Still there is a stylistic contrast that points to both men's strengths. If Suárez is the ultimate improviser, a man who goes looking for the game with the intention of ripping it to shreds and refashioning it in his own image, then Soldado is the opposite, a close-quarter craftsman of unbendingly specific requirements. Three times in the first half the Spaniard found space in the penalty area only for his team-mates – too slow, too laboured – to prove incapable of finding him.
After which Suárez took over. Jordan Henderson scored the second after 40 minutes, set up by Suárez and the brilliantly composed Philippe Coutinho. This is another aspect of Suárez's net effect: he clearly has had a hugely invigorating effect on Henderson, who played superbly again. With the receding prospect of a Spurs revival stilled by Paulinho's sending-off with 25 minutes left, and defeat sealed by Suárez's second goal to make it 4-0 – a glorious a dink on the run with the outside of his right foot –no doubt Villas-Boas will have felt as powerless as he looked on.

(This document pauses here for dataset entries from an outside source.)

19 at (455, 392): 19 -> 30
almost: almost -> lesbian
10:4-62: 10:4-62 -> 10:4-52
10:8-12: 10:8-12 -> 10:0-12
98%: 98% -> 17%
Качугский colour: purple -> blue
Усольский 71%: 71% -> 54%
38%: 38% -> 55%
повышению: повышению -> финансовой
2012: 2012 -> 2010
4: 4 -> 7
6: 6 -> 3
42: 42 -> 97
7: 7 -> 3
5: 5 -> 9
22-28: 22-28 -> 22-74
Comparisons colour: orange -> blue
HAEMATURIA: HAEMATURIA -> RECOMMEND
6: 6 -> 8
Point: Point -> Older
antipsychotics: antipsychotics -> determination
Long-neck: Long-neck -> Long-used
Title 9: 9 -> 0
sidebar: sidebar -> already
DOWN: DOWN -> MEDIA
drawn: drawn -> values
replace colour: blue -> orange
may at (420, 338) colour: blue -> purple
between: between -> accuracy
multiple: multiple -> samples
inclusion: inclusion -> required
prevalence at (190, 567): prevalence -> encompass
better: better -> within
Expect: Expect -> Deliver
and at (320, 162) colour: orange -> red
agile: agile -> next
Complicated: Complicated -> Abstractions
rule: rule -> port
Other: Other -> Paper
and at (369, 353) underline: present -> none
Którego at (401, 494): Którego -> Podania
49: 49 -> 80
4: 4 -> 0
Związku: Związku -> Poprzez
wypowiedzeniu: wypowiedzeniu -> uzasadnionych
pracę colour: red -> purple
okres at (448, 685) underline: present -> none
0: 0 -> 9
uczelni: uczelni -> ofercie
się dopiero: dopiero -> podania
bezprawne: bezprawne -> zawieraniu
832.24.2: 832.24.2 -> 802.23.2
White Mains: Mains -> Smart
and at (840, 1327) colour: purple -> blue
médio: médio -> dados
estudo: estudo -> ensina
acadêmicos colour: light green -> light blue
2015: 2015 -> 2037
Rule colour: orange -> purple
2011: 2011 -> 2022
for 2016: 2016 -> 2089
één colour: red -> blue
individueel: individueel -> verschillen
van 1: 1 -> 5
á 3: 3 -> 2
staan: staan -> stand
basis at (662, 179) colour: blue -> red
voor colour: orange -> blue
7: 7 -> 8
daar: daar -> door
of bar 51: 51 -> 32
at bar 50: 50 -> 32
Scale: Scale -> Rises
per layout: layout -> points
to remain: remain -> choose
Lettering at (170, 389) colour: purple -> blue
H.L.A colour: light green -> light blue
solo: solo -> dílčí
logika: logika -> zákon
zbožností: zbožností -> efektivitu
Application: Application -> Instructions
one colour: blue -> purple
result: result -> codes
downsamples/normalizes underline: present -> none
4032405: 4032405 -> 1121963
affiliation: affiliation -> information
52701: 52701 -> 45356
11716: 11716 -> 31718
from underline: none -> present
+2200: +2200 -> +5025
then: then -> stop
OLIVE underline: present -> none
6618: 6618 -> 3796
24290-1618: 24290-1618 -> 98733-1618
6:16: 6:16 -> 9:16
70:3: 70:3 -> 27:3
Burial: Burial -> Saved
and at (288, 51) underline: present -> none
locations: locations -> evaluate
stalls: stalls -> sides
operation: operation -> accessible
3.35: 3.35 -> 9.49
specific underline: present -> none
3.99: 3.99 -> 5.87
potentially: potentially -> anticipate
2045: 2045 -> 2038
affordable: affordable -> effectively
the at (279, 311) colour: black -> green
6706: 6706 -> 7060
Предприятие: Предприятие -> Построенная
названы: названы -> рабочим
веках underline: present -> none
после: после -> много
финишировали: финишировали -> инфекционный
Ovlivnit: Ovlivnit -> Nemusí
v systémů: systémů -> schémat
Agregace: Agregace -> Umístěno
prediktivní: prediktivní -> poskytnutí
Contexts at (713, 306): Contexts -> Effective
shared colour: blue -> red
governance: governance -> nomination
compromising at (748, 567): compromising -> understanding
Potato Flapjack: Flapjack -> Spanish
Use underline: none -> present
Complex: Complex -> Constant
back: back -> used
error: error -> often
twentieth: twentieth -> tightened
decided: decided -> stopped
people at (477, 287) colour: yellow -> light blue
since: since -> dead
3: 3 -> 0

There is a slight misconception over Tottenham's extravagant spending in the summer. In fact they finished pretty much even for the window, with Villas-Boas required instead to respond to the departure of £100m of high-end talent. Similarly if Spurs are still noticeably post-Bale, new attacking patterns yet to establish themselves, Liverpool were able to operate in the full flush of a team built around its one outstanding attacker. Afterwards Villas-Boas talked about how the sending-off had changed the game: a standard managerial response but in truth this match belonged to Suárez from start to finish, a reminder to Spurs of what they once had, and for Liverpool another sighting of a gloriously more-ish world-class talent playing at the peak of his powers.